Figure 2Box plots showing the relative frequency of (A) CAAs and (B) XAAs in better sets. Boxes extend from the lower to upper quartile values of the data, with a line at the median, and whiskers extending to contain 95% of the data. Zoomed insets help to show that the comparison of (A,B) reveals that the median values for maximal CAA sets are always higher than those of the corresponding XAA set sizes.

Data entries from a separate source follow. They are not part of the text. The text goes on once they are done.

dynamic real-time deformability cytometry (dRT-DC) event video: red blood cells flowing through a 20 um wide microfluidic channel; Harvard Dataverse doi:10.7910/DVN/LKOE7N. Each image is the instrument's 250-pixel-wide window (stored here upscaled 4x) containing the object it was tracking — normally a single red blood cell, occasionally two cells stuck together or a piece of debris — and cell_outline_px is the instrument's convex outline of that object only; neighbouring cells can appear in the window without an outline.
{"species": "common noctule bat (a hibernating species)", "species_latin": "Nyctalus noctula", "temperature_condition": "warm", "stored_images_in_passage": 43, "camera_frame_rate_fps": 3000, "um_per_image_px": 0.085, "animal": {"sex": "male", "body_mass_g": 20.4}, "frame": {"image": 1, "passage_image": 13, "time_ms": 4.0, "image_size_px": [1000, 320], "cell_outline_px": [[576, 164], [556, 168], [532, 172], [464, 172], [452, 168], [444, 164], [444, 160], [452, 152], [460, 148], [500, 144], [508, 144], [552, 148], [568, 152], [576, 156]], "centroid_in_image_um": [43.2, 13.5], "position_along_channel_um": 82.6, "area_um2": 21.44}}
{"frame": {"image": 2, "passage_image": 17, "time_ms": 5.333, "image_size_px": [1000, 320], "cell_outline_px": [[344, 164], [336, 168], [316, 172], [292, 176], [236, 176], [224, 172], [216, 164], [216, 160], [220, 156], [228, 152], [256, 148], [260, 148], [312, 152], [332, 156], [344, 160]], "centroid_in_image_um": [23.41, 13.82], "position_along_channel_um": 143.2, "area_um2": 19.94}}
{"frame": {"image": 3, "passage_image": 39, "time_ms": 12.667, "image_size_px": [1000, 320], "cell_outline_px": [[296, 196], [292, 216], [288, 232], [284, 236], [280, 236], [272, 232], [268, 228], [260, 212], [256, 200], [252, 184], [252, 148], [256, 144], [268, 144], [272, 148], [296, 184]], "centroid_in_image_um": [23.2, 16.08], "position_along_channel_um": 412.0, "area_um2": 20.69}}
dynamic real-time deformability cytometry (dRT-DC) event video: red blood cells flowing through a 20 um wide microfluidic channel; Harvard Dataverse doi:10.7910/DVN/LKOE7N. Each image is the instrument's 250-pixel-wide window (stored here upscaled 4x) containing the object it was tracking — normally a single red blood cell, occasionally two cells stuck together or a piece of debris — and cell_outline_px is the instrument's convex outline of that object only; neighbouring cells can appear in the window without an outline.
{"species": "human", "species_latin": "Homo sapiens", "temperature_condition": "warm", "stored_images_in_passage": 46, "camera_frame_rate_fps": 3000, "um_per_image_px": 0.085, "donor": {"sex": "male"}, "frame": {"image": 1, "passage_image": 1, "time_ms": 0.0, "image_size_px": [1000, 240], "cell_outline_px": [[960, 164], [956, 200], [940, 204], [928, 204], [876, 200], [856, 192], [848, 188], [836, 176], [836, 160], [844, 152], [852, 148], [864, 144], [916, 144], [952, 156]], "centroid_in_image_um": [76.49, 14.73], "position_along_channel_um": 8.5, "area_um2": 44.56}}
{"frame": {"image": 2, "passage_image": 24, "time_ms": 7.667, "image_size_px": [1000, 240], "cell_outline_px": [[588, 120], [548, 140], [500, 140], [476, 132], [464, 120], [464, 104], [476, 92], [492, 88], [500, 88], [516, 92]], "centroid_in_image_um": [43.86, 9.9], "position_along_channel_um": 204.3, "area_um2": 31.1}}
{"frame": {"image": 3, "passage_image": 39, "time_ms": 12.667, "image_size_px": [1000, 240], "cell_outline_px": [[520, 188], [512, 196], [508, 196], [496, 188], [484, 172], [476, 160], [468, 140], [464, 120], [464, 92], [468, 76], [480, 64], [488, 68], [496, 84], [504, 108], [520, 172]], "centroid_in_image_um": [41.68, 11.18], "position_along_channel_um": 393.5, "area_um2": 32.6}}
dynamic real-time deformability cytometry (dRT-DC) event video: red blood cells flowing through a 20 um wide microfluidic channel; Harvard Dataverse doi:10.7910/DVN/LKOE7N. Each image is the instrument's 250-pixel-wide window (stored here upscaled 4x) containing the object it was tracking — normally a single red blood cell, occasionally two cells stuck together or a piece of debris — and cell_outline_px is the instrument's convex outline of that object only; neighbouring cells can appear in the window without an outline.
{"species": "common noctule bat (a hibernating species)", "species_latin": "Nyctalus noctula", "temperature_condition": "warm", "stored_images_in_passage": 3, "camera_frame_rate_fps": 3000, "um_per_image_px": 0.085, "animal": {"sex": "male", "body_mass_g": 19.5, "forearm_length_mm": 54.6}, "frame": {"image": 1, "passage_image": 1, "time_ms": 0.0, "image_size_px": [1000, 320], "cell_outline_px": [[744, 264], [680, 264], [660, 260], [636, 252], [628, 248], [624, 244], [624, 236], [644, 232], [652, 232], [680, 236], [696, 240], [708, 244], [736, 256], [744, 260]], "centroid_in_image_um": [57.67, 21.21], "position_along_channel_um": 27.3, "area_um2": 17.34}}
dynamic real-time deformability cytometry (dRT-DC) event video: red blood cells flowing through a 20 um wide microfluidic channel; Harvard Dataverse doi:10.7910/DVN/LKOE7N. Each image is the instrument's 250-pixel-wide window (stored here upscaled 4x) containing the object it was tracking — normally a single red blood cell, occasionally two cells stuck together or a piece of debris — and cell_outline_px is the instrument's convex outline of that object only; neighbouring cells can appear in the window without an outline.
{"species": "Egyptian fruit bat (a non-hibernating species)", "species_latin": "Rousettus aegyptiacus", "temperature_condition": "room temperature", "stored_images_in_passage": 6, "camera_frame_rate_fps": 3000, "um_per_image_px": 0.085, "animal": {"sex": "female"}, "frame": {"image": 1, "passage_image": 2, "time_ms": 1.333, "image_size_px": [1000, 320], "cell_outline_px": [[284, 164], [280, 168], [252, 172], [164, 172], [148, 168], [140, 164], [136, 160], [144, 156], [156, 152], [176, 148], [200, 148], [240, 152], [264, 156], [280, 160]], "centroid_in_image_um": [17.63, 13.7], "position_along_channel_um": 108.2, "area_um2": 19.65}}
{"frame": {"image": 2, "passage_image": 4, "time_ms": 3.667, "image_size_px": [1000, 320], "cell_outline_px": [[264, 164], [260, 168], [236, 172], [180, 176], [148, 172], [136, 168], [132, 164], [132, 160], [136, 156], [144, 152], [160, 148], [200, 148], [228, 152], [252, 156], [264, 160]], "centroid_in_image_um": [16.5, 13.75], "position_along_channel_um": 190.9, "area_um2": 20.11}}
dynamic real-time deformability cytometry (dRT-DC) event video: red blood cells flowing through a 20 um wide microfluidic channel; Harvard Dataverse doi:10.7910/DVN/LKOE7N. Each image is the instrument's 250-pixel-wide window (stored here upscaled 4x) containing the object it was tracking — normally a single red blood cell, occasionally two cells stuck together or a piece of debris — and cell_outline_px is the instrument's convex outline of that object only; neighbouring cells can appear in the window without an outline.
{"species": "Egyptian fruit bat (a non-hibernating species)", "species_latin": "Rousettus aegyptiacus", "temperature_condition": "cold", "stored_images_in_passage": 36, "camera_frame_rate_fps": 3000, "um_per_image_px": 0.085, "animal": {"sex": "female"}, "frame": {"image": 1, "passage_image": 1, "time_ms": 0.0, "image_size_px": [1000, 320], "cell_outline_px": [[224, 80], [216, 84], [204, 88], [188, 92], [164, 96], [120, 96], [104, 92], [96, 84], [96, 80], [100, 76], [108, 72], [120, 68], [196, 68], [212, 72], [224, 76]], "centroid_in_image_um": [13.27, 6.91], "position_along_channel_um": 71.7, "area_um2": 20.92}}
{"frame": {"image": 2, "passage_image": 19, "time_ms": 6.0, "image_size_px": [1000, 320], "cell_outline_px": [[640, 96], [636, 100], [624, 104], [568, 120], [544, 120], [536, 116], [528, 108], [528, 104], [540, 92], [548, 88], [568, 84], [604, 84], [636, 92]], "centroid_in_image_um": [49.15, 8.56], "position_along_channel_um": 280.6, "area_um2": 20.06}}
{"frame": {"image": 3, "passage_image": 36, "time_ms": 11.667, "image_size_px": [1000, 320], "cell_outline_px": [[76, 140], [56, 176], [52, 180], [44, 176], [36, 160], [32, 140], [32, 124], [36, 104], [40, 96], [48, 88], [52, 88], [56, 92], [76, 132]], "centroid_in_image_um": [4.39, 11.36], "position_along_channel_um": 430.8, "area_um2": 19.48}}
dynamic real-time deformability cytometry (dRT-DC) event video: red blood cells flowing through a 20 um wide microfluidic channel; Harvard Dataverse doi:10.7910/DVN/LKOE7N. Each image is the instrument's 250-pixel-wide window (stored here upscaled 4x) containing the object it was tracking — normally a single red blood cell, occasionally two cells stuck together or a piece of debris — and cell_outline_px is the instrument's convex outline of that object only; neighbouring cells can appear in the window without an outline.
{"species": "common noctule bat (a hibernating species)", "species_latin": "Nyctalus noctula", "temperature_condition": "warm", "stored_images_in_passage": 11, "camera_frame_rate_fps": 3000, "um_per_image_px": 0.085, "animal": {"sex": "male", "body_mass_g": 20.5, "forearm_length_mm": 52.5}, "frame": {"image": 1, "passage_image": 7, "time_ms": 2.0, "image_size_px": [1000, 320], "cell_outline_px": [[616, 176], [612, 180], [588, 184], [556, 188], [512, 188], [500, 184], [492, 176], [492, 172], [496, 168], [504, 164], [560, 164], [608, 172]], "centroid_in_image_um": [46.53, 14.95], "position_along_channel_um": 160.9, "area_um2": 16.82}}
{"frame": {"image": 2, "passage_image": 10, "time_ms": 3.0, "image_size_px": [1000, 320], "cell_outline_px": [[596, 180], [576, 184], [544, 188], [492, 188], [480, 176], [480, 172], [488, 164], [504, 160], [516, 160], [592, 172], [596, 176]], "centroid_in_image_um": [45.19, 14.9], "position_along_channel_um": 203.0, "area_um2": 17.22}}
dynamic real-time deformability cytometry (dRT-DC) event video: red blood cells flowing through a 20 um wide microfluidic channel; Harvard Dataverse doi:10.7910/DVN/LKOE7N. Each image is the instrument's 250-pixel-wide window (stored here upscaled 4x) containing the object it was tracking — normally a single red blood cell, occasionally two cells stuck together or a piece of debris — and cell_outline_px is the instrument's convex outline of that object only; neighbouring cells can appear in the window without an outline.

In (A) all top outlier data points represent Met in set sizes 16–19. The connected data points in Figure B highlight the anomalously high frequency of the CAAs, Ala, Cys and Pro, in better XAA sets of larger set size.
Figure 3Relative frequency at which the individual CAAs are found in maximal CAA and better XAA sets. (A) shows the raw relative frequency of occurrence of the CAAs in maximal sets. (B) shows the Z-value for the frequency distribution shown in (A). In (C), green corresponds to a particular CAA occurring at high frequency relative to the other CAAs in sets, while red corresponds with low frequency. In (D), the absolute difference between the relative frequencies (Z-values) shown in (B) and (C) highlight areas where the relative frequencies of a particular amino acid vary between maximal and better sets, possibly highlighting CAAs having different importance depending on the context in which they are compared. Dark blue indicates a large difference between the frequency of a particular CAA in maximal CAA vs. better XAA (e.g., those selected from the total XAA pool) sets. The direction of the bias can be determined by referring to panels B and C. Rounded raw values are shown for reference in each data cell.